* **EXERCISE OBJECTIVE**
Copy the listing's lines word for word, starting with the line that contains "text 3 [118, 1097, 1122, 1126]" and going on through the line that contains "text 0 6 [118, 870, 1122, 898]".

··· RECORDS FOR THIS TASK ···

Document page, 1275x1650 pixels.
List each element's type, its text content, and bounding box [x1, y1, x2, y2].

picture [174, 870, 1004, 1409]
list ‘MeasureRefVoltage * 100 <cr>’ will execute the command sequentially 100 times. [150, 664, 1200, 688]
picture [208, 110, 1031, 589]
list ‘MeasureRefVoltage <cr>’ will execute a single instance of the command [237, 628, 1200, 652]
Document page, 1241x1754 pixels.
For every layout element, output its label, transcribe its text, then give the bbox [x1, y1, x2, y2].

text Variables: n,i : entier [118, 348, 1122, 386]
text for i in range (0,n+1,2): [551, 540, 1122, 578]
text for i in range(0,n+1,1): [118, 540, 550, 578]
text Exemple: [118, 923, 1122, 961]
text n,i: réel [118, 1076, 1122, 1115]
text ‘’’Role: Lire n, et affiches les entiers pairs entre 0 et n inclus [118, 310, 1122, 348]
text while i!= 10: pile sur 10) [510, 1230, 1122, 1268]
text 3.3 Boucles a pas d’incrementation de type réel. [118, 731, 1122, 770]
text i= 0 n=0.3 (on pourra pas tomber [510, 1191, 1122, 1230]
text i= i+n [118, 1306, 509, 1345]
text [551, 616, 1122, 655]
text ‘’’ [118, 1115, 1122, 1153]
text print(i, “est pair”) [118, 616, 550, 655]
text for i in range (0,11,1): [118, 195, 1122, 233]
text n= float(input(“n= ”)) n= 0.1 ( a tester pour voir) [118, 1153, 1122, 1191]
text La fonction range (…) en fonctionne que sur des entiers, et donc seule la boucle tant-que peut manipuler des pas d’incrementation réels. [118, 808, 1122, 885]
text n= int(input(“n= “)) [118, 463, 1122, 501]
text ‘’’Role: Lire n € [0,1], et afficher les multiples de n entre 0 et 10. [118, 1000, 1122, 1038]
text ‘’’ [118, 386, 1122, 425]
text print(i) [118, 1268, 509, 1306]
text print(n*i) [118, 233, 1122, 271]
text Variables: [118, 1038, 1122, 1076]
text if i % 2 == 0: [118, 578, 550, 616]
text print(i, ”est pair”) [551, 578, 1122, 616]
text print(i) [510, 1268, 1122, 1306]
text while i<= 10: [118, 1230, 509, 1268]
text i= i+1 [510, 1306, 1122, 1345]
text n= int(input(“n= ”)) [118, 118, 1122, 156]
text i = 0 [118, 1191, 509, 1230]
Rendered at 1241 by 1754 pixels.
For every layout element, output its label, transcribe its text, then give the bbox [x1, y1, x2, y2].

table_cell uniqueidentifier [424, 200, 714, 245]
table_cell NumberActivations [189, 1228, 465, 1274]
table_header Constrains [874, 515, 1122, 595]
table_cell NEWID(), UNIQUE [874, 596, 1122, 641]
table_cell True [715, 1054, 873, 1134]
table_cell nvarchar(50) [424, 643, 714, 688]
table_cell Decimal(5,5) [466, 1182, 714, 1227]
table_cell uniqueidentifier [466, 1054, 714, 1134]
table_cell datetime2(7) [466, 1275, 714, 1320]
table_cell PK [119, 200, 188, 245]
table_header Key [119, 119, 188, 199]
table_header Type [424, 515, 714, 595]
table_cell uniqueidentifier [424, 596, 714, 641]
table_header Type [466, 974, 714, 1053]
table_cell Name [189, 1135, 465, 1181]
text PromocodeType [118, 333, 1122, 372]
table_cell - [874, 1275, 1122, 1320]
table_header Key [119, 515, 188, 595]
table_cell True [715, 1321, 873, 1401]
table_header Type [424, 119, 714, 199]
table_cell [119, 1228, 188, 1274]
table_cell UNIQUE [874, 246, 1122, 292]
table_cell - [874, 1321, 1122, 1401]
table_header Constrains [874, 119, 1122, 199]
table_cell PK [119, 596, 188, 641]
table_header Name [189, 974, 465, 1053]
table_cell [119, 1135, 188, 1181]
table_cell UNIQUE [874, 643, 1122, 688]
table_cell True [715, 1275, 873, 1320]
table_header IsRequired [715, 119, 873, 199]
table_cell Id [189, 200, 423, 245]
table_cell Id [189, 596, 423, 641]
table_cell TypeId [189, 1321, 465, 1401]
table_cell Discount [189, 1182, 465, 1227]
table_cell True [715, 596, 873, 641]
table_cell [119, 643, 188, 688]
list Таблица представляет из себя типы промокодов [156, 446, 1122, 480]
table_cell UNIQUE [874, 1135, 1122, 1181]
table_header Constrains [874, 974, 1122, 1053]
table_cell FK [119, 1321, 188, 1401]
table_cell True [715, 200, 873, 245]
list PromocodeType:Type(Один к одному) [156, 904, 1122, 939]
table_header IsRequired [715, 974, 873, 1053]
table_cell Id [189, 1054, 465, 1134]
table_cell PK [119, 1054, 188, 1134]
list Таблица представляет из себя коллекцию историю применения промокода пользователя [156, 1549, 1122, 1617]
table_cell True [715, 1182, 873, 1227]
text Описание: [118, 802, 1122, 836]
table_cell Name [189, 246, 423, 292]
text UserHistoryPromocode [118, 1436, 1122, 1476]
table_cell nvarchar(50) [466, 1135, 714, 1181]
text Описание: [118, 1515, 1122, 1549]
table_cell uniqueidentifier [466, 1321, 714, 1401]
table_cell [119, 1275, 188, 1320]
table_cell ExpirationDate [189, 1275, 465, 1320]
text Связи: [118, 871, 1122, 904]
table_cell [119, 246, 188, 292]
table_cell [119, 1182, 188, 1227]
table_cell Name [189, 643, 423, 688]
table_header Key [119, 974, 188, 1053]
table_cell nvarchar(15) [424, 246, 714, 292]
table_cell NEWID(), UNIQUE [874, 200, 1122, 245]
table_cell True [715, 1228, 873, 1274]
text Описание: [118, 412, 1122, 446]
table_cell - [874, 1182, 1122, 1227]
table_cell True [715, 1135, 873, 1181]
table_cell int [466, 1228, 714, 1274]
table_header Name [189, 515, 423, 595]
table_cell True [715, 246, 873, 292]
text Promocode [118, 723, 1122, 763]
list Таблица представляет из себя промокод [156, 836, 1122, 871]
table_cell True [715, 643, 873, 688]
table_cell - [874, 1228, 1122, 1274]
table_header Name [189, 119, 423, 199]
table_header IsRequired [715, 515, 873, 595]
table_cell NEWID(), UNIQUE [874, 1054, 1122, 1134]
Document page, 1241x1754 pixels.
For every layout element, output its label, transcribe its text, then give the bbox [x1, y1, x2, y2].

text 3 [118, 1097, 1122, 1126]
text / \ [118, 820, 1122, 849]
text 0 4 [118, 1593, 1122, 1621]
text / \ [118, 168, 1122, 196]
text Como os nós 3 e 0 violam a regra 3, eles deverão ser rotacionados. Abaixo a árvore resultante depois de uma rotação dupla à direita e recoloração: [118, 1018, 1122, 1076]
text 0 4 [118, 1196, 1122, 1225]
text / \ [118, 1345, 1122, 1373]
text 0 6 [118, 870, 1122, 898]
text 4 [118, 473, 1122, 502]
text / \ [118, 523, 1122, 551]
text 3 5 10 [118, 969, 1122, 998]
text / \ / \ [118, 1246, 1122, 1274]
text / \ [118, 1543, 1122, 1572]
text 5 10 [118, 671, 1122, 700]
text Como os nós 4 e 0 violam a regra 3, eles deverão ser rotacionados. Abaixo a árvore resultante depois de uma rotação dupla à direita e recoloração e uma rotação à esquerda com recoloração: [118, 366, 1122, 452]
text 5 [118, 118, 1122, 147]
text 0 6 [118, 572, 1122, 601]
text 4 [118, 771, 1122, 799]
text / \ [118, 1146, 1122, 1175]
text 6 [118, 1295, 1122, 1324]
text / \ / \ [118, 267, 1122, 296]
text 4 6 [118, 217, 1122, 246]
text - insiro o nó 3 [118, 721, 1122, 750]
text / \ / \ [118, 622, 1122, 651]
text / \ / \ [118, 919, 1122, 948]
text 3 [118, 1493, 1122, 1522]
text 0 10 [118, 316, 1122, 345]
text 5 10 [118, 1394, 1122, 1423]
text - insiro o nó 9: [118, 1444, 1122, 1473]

···

* **IN RESPONSE**
text 3 [118, 1097, 1122, 1126]
text / \ [118, 820, 1122, 849]
text 0 4 [118, 1593, 1122, 1621]
text / \ [118, 168, 1122, 196]
text Como os nós 3 e 0 violam a regra 3, eles deverão ser rotacionados. Abaixo a árvore resultante depois de uma rotação dupla à direita e recoloração: [118, 1018, 1122, 1076]
text 0 4 [118, 1196, 1122, 1225]
text / \ [118, 1345, 1122, 1373]
text 0 6 [118, 870, 1122, 898]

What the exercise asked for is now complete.